- _Okunacak Metin_:
=======

Müzik-Toplum Etkileşimi Bakış Açısından Bir Kesit… Dr. Ayhan Sarı
Toplam Okunma: 2898 | En Son Okunma: 20.11.2024 - 20:45
Geniş toplum kesimi daha çok, anlıyabileceği; kendine bir seslenme hissedip, ağzıyla tekrar edebileceği müzik türüne ilgi duymaktadır. Aynı zamanda da devingen(hareketli) bir beğeni anlayışı vardır.
GTSM söz konusu olduğunda günümüzde uygulama olarak geleneğin ne derece devam ettiği soru, tartışma ve karamsarlığı, bu müzikle uğraşanlar arasında en üst seviyeye çıkar duruma gelmiştir. Bir müziğin yeni eser üretildiği oranda yaşıyabileceği göz önüne getirildiğinde artık neyin GTSM olup, neyin olmadığı belirsizliği bu alanda çalışanlar arasında bir güven bunalımını meydana getirmiş, yeni kuşak müzik adamları arasında da işin bilimsel ve sanatsal dedikodularıyla tatmin olmak şeklinde gelişen bir yaklaşım tarzı görülür olmuştur.
Özellikle 20.yy.’in ikinci yarısında Türkiye’de ön plana çıkmasında ve GTSM üzerinde de etkili olmasında kentleşmenin önemi gözardı edilemez. Bu nedenle kentleşmeyle ilgili verilere bir gözatmak yerinde olacaktır.
Nüfus 1927′de 12.648.000
1960′da 27.830.000 : artış %204
1980′de 44.737.000
Kentleşme hızı: 1955-60 % 6.5
1960-65 %5.l
Gecekondulaşma: 1963-67′de:
İstanbul % 21
İzmir % 18
Ankara % 4
1967 Gecekondular 56 ile yayılmış toplam gecekondu 433.800. Toplam gecekonduların %723′ü üç büyük şehire yayılmış.
1972′de ise gecekondu sayısı 700.000 olmuştur.
Kentlerde yaşayan nüfus : 1983 1994
21.6 milyon 35.100.000
Kentsel nüfus oranı : %45.2 % 56.7S
Bu kısa veriler daha o zamanlarda kentleşmeyi gözler önüne sermektedir.
Kentleşme hızının müziğe etkileri doğaldır ki yadsınamaz. Ayrıca müziğin insanlar tarafından tüketilen bir sanat dalı olması nedeniyle müzik ve toplum etkilerinden söz etmeden geçmek olmaz. Burada şöyle bir soru gelmektedir akla:
Toplum mu müziği, yoksa müzik mi toplumu yönetir?
Müzik kişisel bir hareketten ortaya çıkmaktadır. Zamanla topluma malolan müzik toplumun duygu ve düşünceleri doğrultusunda yön alabilmektedir. Yüzyılımızda görünen odur ki toplum müziğe yön vermektedir. Müziğin kaynağının kişisel olduğu düşünüldüğünde o kişinin iyi yetiştirilmiş olması, üretilecek müziğin kalitesini de olumlu yönde etkileyecektir. Müzik ve toplum etkileşiminde şu başlıklar dikkati çekmektedir:
l - Doğal Etkileşim
a)Toplumsal köklerden, geleneksel unsurları ve kendi öz kültüründen kaynaklanan etkileşim.

=======

- _Yapılacak İş_:
Müzik ve toplum etkileşimini ele alan metinden, "1972′de ise gecekondu" sözlerinin bulunduğu yerden başlayıp "gözler önüne sermektedir." sözleriyle biten bölümü kelimesi kelimesine kopyalayınız. Listedeki veriler bu çalışmada hiçbir rol oynamamaktadır.

(Sınırlayıcı kutu koordinat verileri)
=======

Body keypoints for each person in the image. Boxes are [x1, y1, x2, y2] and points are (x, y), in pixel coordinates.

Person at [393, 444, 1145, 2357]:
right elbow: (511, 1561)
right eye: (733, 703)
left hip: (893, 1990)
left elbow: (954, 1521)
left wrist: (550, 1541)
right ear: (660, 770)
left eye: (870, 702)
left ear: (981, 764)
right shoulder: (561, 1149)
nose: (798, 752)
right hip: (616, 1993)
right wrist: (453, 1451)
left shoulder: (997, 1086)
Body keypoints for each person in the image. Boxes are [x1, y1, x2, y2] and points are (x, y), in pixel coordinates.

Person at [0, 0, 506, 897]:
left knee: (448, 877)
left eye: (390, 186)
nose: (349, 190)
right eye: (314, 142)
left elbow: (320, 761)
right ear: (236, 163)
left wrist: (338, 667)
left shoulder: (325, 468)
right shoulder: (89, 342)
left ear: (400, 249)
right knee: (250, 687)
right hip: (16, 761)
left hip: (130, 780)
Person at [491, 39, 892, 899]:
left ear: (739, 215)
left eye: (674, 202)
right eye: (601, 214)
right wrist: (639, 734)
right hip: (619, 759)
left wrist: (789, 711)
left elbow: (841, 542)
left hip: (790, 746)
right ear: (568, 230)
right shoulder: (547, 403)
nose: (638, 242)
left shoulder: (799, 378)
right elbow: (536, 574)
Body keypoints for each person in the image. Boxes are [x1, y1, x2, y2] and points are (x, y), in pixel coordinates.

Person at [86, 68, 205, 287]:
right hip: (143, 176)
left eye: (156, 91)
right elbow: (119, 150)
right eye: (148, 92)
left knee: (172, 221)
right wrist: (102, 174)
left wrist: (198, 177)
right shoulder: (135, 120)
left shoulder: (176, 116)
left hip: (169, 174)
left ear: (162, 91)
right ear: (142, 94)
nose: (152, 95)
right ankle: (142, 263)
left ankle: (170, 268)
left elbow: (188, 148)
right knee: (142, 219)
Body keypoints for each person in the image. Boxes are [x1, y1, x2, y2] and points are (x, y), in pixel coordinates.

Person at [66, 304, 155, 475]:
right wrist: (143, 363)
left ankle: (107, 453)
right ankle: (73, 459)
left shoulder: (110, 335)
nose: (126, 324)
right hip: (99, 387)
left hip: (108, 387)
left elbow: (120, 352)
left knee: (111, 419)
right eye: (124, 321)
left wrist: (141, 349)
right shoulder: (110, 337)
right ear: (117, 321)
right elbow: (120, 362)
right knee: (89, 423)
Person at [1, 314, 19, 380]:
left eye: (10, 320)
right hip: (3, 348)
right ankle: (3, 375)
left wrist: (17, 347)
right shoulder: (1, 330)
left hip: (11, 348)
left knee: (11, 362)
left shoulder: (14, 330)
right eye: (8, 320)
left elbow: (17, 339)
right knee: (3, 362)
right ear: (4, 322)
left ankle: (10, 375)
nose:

=======

- _Yazılı Yanıt_:
1972′de ise gecekondu sayısı 700.000 olmuştur.
Kentlerde yaşayan nüfus : 1983 1994
21.6 milyon 35.100.000
Kentsel nüfus oranı : %45.2 % 56.7S
Bu kısa veriler daha o zamanlarda kentleşmeyi gözler önüne sermektedir.